%%

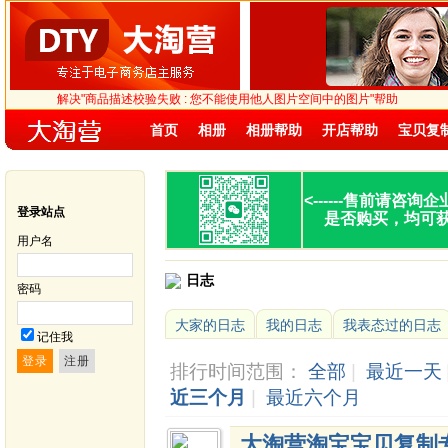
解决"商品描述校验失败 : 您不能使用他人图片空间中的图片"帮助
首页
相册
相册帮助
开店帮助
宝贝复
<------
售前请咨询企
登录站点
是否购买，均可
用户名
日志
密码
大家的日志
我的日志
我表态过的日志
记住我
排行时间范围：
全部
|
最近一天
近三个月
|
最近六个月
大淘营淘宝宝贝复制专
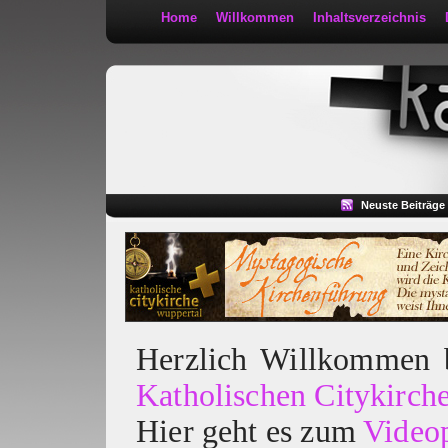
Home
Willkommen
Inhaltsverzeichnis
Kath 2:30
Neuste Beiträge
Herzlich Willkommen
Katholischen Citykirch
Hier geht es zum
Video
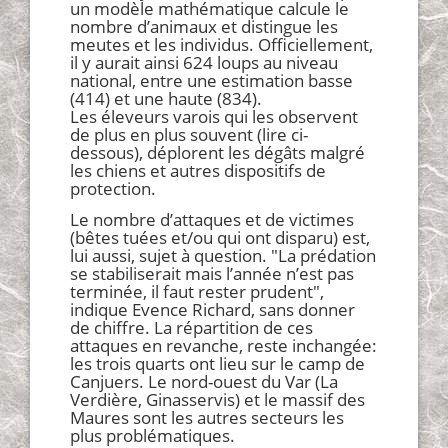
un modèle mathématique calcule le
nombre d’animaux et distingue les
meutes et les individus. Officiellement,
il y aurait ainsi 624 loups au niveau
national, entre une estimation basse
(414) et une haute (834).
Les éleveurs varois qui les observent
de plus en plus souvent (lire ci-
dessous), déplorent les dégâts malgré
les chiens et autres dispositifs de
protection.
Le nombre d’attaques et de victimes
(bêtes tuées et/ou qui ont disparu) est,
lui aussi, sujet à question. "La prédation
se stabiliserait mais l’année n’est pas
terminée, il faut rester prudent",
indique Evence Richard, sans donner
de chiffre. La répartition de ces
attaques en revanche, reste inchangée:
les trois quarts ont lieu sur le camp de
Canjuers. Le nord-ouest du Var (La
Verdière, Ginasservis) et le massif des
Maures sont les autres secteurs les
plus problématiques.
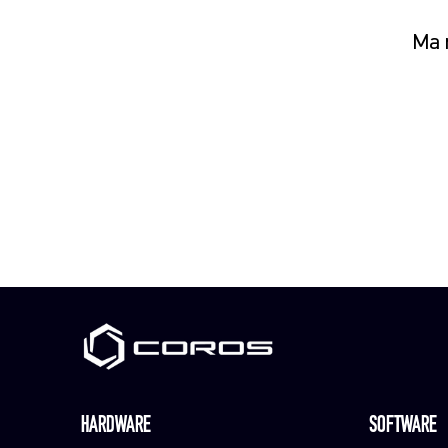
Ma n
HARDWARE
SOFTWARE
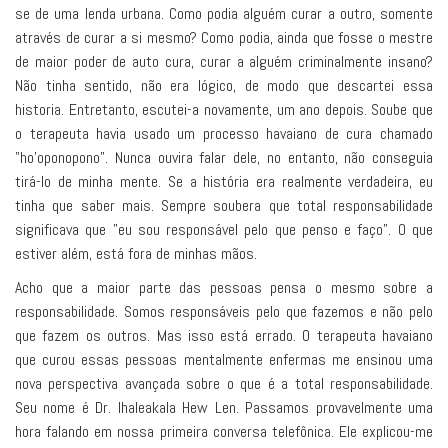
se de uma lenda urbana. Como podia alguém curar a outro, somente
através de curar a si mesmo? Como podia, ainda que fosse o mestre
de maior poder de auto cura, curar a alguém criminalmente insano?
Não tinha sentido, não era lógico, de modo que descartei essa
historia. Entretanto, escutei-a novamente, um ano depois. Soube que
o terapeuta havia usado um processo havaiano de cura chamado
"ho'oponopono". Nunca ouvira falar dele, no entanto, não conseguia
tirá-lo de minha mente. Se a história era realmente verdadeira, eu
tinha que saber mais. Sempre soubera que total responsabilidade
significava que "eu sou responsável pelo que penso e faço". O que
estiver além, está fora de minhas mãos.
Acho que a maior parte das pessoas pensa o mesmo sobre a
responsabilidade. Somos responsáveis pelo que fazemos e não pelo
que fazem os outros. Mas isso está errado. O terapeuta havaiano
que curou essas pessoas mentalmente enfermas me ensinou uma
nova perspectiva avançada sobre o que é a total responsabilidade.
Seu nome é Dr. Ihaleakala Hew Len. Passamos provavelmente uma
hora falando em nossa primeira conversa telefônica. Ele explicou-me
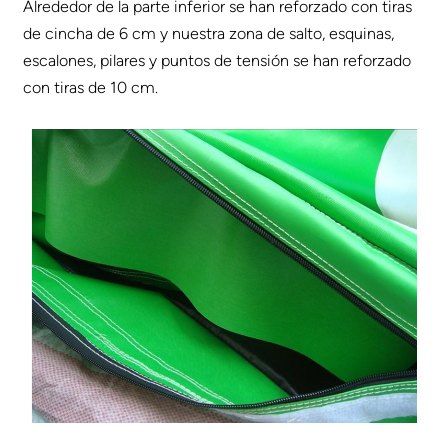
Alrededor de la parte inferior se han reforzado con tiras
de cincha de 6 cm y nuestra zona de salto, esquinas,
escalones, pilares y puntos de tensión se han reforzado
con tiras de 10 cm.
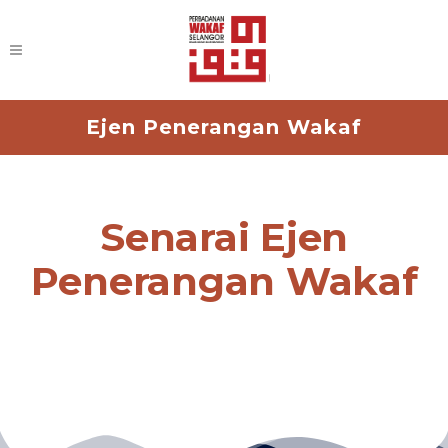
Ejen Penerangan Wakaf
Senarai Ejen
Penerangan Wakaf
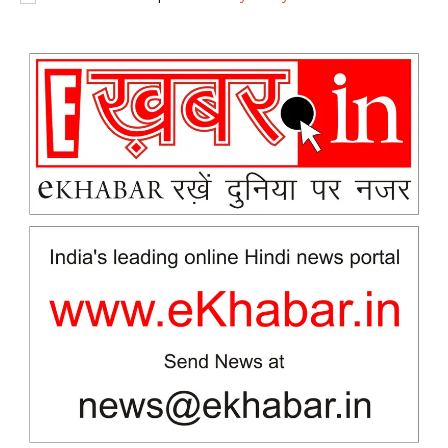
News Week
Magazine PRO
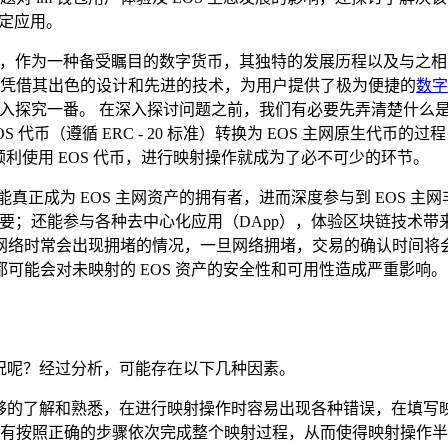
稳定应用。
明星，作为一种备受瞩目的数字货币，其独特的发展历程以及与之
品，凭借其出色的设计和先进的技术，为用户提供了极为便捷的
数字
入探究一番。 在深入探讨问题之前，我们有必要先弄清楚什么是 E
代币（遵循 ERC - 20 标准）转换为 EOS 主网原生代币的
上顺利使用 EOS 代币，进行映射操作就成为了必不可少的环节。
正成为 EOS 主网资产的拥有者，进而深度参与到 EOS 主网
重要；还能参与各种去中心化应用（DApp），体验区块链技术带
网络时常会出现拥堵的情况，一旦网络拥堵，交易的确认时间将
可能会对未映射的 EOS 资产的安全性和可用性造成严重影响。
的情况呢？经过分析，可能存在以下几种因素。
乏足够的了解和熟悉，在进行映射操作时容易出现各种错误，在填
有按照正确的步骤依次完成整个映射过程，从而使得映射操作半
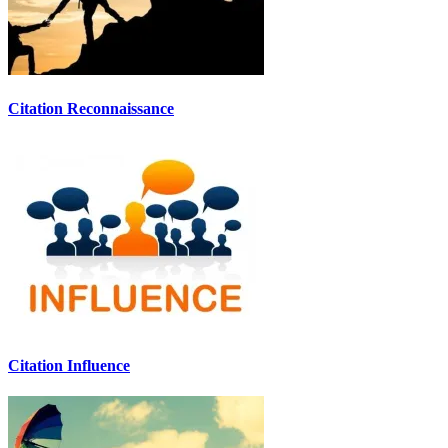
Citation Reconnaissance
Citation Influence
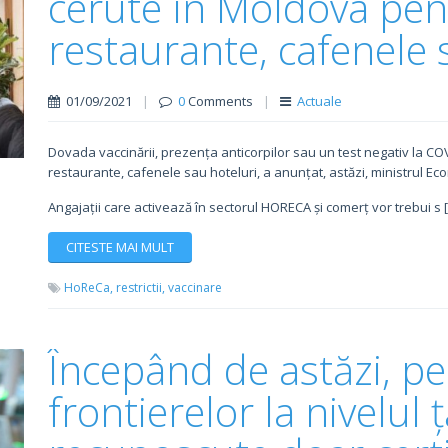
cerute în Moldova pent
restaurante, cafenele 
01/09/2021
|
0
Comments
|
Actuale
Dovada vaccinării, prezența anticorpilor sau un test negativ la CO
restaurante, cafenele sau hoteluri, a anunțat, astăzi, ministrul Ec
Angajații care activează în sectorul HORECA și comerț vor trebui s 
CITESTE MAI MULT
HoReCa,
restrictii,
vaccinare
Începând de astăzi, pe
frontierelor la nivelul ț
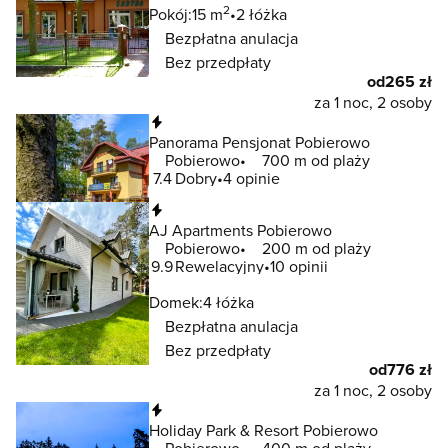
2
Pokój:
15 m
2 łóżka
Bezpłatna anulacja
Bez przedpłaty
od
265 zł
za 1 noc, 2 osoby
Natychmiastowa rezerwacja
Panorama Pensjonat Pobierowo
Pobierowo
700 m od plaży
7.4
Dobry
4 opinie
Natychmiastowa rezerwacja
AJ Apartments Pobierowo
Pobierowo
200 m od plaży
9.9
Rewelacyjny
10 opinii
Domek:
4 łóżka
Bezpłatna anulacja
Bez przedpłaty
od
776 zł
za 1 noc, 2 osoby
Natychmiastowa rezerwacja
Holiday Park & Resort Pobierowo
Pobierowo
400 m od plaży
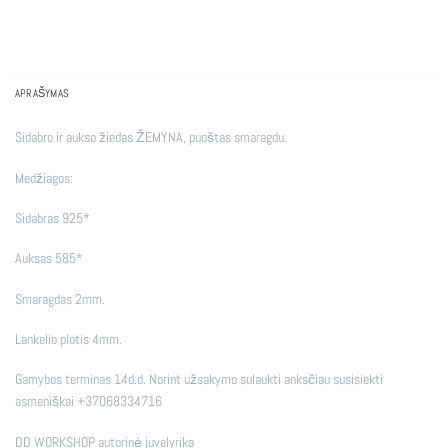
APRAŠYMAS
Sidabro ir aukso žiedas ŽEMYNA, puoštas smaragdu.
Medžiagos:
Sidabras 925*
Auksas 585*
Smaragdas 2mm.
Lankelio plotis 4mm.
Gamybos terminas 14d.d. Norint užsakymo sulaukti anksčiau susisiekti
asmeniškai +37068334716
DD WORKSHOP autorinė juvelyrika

%%
%%

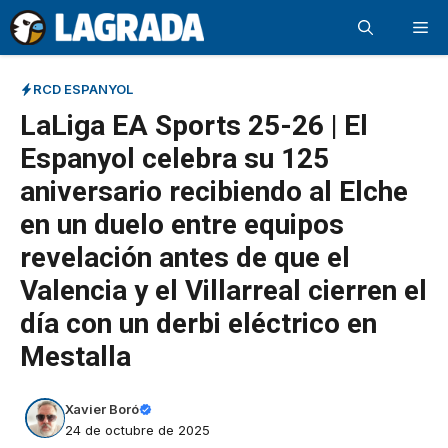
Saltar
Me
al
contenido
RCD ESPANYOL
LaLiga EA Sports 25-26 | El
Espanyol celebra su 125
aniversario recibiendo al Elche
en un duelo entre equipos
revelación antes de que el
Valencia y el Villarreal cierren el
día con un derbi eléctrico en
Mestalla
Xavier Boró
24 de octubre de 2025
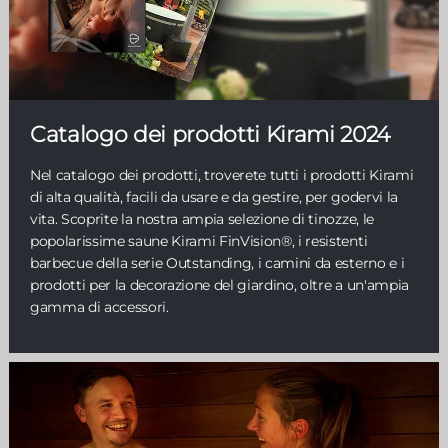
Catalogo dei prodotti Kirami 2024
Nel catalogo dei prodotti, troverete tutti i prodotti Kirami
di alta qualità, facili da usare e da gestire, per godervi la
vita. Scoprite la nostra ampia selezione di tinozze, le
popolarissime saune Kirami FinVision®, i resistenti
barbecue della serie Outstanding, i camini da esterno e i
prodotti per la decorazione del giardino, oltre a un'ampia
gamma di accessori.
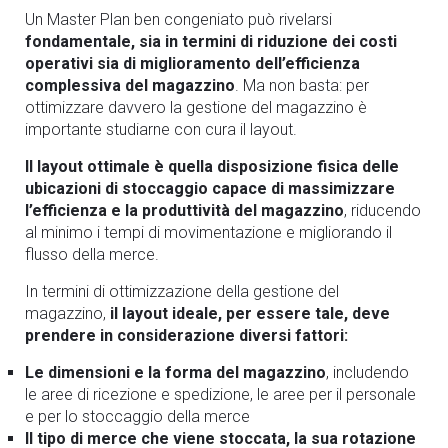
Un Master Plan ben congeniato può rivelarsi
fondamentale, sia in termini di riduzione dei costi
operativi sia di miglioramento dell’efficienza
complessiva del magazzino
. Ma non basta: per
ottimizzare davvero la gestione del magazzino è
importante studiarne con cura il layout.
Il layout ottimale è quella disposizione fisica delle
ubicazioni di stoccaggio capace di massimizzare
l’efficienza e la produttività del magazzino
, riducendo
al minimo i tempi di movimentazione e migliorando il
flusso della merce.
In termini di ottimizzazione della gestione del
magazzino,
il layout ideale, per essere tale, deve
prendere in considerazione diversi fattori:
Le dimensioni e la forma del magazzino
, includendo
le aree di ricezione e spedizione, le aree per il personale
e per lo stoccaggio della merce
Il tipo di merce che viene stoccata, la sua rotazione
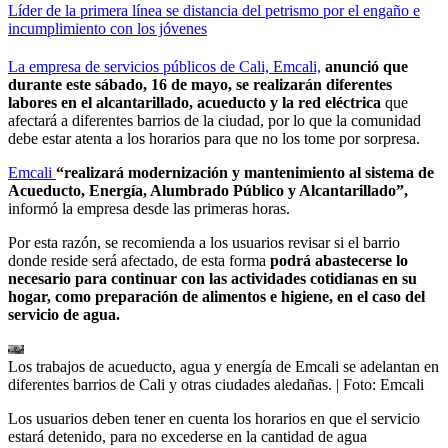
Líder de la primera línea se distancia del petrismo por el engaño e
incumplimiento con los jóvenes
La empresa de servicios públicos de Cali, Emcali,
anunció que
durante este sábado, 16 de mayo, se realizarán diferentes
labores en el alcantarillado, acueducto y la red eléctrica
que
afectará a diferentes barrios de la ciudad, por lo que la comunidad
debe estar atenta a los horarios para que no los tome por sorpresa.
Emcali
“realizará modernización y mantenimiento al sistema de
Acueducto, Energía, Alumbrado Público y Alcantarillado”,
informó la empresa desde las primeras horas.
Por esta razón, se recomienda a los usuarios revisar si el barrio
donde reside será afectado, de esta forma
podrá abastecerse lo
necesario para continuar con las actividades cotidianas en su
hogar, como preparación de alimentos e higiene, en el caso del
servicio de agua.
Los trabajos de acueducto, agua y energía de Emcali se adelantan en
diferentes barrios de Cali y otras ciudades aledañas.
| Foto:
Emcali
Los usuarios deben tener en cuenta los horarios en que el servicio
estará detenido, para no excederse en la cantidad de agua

%%
%%

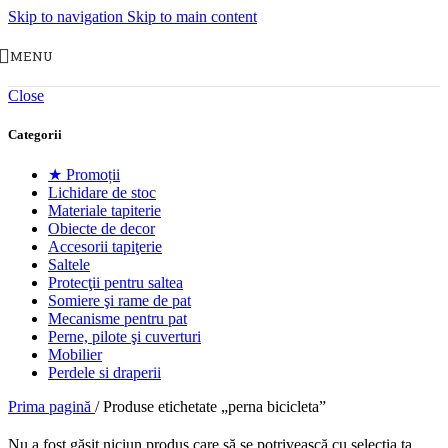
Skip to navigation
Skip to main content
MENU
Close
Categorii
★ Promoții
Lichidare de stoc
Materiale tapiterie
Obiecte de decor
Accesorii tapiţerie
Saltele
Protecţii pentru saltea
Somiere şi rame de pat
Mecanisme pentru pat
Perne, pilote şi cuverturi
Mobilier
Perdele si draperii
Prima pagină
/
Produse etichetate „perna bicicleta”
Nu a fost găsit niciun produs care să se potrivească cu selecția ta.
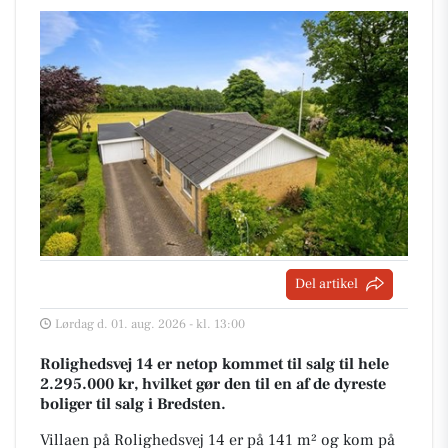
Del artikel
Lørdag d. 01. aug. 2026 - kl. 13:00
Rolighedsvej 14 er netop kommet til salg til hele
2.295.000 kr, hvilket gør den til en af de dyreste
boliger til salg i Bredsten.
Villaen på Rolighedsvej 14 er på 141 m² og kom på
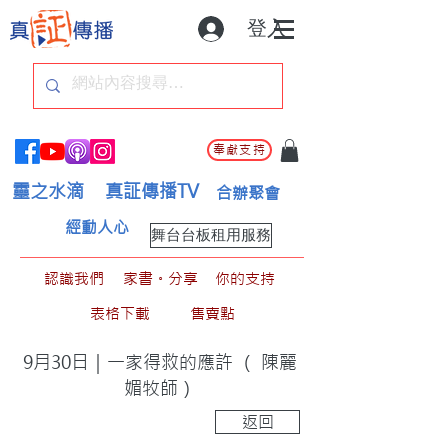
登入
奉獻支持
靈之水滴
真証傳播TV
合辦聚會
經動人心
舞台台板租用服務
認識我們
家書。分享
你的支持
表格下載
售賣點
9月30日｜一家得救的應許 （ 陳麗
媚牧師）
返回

%%

Please repeat word for word the lines of the listing starting with the line containing "Líder de la" and going on through the line containing "podrá abastecerse lo".

Líder de la primera línea se distancia del petrismo por el engaño e
incumplimiento con los jóvenes
La empresa de servicios públicos de Cali, Emcali,
anunció que
durante este sábado, 16 de mayo, se realizarán diferentes
labores en el alcantarillado, acueducto y la red eléctrica
que
afectará a diferentes barrios de la ciudad, por lo que la comunidad
debe estar atenta a los horarios para que no los tome por sorpresa.
Emcali
“realizará modernización y mantenimiento al sistema de
Acueducto, Energía, Alumbrado Público y Alcantarillado”,
informó la empresa desde las primeras horas.
Por esta razón, se recomienda a los usuarios revisar si el barrio
donde reside será afectado, de esta forma
podrá abastecerse lo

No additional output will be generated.